Nova grabbed my ankle and yanked me back just in time to avoid a collision with another engineer, who herself was distracted by her communicator as she floated across the room.
“Look alive people!” Nova barked. “Just because Cufuthu’s out of commission, doesn’t mean this is a safe place to slack off! Please, let’s get this place cleaned up. I want to see tethers on every free floating object, if you need more tell me and I’ll fight Harlyle over it.”
The other engineer and I exchanged a sheepish look, and apologized to our superior before she began showing me around the room. I tried to imagine where each component fit within the half-disassembled body of the fusion thruster as we carefully maneuvered through the debris, looping around and around until I wasn’t sure which way was up. The inner workings of the thruster were more complicated than anything I’d seen before, and much of Nova’s explanation fell on dumb ears. Neither fact dulled my desire to understand everything about it.

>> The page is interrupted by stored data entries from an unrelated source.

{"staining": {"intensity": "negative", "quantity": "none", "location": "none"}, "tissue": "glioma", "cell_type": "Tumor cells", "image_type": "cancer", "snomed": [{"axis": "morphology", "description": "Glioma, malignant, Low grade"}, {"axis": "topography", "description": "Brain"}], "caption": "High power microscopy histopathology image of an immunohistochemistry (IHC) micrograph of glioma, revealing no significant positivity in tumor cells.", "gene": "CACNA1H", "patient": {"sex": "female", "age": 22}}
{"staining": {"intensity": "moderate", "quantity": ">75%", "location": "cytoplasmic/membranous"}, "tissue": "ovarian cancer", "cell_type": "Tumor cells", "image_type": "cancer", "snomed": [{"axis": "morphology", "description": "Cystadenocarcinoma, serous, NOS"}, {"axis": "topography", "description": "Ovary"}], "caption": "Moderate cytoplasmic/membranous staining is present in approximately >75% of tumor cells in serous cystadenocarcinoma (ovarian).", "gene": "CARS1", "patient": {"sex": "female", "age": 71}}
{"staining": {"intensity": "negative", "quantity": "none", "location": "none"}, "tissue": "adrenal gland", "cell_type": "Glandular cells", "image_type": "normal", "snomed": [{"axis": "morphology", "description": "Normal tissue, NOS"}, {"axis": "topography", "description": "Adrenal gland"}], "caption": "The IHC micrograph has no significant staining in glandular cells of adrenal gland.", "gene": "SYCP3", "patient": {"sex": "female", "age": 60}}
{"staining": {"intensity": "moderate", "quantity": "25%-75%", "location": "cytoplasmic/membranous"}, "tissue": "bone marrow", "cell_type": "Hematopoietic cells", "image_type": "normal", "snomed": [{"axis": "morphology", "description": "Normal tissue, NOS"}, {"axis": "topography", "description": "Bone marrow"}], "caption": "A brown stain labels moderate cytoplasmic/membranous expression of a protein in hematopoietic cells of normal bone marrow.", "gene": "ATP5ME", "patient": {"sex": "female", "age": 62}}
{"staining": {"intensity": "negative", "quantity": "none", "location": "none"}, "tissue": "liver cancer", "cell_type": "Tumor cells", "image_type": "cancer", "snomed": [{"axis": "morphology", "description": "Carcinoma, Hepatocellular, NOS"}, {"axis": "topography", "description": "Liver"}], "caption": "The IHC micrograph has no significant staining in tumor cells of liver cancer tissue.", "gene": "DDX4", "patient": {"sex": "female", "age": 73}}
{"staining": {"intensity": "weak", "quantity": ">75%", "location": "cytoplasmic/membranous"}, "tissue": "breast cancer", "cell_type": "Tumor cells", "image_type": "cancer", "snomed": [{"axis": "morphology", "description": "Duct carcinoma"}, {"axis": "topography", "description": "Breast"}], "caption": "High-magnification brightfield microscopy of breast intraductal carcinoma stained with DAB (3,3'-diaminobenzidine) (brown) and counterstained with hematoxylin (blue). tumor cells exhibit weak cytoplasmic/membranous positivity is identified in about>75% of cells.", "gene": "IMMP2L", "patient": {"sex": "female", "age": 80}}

Nova wrapped up her explanation, coming to a stop in a disused corner. “Did you get all that?”
I nodded, my mind swirling with new information. “Solid reactant pellets, lasers, explosions, velocity,” I recited.
“Good enough! If you ever need a refresher, you can just read the manual,” she said helpfully.
“There’s a manual?” I asked, snapping out of my information coma.
“Yeah, there’s a manual for pretty much everything on this ship,” she explained. “You can request a copy of most of them from Artie.”
I knew what I would be doing instead of sleeping for the foreseeable future. “Thank you,” I whispered, in awe of the marvel of engineering splayed out before me.
“Tell you what,” she said thoughtfully. “Why don’t you work in here for a while? Get your hands dirty taking stuff apart, maybe find something the rest of us missed. We can’t seem to figure out what’s wrong with this thing.”
“Do you really mean it?” I asked incredulously.
Nova shrugged. “Sure, why not? Just don’t break anything, and listen to the more experienced engineers. Try not to kill them with questions, either. Oh, and hit the gym, tiny. I don’t want you to waste away in zero-G.”
I mouthed her words as she spoke them, nodding seriously. “I won’t let you down, Nova!”